Título: O dilema de Serra na hora da decisão
Autor: Raymundo Costa
Fonte: Valor Econômico, 21/03/2006, Política, p. A8

O prefeito José Serra terá o tempo que julgar necessário para decidir se concorre ou não ao governo de São Paulo. É o mínimo a ser feito, no entendimento da cúpula do PSDB, por quem assumiu posição tão devastadora nas pesquisas para a eleição estadual, como informa o Datafolha divulgado no domingo, e abriu mão da candidatura presidencial em nome da unidade partidária. Não haveria nem o que se falar em pressa, exigência que estaria sendo feita pelo pré-candidato Geraldo Alckmin - ou prévia partidária. Serra está inclinado a dar uma resposta positiva ao partido, mas é certo que ainda avalia algumas variáveis e deve deixar a decisão para a undécima hora, como é de seu estilo. Não é tanto tempo assim: se estiver disposto a encarar o PT em outubro, de fato, o tucano precisa deixar o cargo no fim da próxima semana. À exceção do prazo legal de desincompatibilização, a situação é semelhante àquela vivida por José Serra em 2004, quando foi convocado pelo partido para disputar a Prefeitura de São Paulo. O dilema de Serra é o mesmo. Em 2004, sua candidatura era boa para todos, do partido, que poderia tirar do PT do comando do terceiro maior Orçamento da República, aos candidatos a vereador. Mas poderia inviabilizar sua candidatura a presidente da República, em 2006, como de fato inviabilizou. Sem mandato, Serra estaria muito mais livre para disputar a prévia exigida por Alckmin para definição do candidato tucano à sucessão de Lula. Em 2006, como em 2004, os riscos são todos dele, Serra. De acordo com o levantamento do Datafolha, Serra vence a eleição já no primeiro turno, com 65% dos votos válidos, se os adversários forem Orestes Quércia (PMDB) e Aloizio Mercadante (PT). Na simulação em que o candidato petista é a ex-prefeita Marta Suplicy, o tucano ainda deixa os adversários comendo poeira: teria 57% dos votos válidos no primeiro turno. Com esses índices, a candidatura é útil para o PSDB - de Geraldo Alckmin aos candidatos a prefeito - e para o eleitor que deseja uma opção anti-PT viável no Estado. A dúvida é se é útil aos projetos de Serra.

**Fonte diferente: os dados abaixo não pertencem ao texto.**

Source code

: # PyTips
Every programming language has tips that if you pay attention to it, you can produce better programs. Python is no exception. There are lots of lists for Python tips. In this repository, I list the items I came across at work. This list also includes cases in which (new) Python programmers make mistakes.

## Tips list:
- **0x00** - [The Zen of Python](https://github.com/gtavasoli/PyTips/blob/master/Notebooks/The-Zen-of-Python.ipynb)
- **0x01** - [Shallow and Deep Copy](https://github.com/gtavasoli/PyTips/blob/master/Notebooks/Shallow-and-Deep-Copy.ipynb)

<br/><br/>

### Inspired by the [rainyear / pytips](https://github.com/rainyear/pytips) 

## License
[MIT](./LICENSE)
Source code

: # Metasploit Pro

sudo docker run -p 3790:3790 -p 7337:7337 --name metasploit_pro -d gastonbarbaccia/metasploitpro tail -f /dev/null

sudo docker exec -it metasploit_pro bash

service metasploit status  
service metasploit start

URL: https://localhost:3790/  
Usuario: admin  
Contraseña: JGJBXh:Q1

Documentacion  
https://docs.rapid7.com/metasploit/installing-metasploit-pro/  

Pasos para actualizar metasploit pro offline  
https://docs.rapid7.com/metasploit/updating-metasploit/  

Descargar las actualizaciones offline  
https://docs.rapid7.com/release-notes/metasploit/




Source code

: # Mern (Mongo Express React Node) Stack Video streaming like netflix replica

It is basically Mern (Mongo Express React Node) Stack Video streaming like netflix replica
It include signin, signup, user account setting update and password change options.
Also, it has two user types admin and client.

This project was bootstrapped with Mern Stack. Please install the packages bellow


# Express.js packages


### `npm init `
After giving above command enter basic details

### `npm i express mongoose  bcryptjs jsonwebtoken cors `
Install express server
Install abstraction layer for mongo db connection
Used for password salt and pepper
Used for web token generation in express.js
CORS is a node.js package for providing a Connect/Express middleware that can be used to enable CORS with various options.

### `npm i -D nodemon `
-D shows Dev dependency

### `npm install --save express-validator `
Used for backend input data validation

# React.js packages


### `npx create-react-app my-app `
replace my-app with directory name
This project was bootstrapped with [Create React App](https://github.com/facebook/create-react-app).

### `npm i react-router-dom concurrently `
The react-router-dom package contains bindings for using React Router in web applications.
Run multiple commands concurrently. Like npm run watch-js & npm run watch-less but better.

Tendência do prefeito é disputar o governo

Serra, por outro lado, corre riscos mesmo que fique na prefeitura e deixe o caminho livre para o PT ganhar o governo do Estado. Pior ainda, se Alckmin perde para Lula. Ele ficaria isolado na prefeitura. Bem ou mal, mesmo com as acusações de sabotagem praticadas pelo governo estadual nas semanas mais críticas da disputa tucana, o governador Geraldo Alckmin e o prefeito desenvolvem 25 parcerias na cidade de São Paulo, em projetos da ordem de R$ 750 milhões. Exemplos: a implantação do bilhete-único (integração entre os sistemas de ônibus, metrô e trens urbanos) e o acordo para a construção do Rodoanel. Na época em que Marta era prefeita e Alckmin, governador, havia apenas uma dessas parcerias. Outro argumento pesado em favor da candidatura José Serra é que o governo estadual também é responsável por grandes obras na cidade de São Paulo. Exemplos disso seriam a obra anti-enchente que rebaixou e alargou a calha do rio Tietê, inaugurada no domingo passado, e o próprio metrô. Um argumento a mais para o tucano tentar explicar sua saída da prefeitura, quando, na campanha, prometeu não renunciar para disputar outro cargo eletivo. Promessa, aliás, que o PSDB julga ultrapassada pelos índices de Serra nas pesquisas. Para Alckmin, a candidatura Serra é a certeza de um palanque forte em São Paulo, o que o governador vai precisar, por mais que sua administração ostente invejável índice de aprovação, 69% de ótimo e bom, o melhor resultado de um governador paulista desde 1986, de acordo com o mesmo levantamento do Datafolha. Deputados federais, deputados federais e prefeitos ganham um "puxador de votos". Até o PFL saiu lucrando, ao entronizar Kassab na Prefeitura de São Paulo, seu maior objeto de desejo na temporada. Em resumo, o que o PSDB pede a Serra é a mesma demonstração de desprendimento, humildade e coragem que pediu em 2004. É uma situação que Serra gostaria de ter passado - e não passou - durante a disputa com Geraldo Alckmin pela indicação do candidato tucano a presidente da República. É muito difícil que resista às pressões para sair candidato. Até mesmo porque pode simplesmente concluir que trocar o Palácio Matarazzo, sede da prefeitura, pelo Bandeirantes será mais útil, agora, tanto a seus propósitos quando aos propósitos dos tucanos.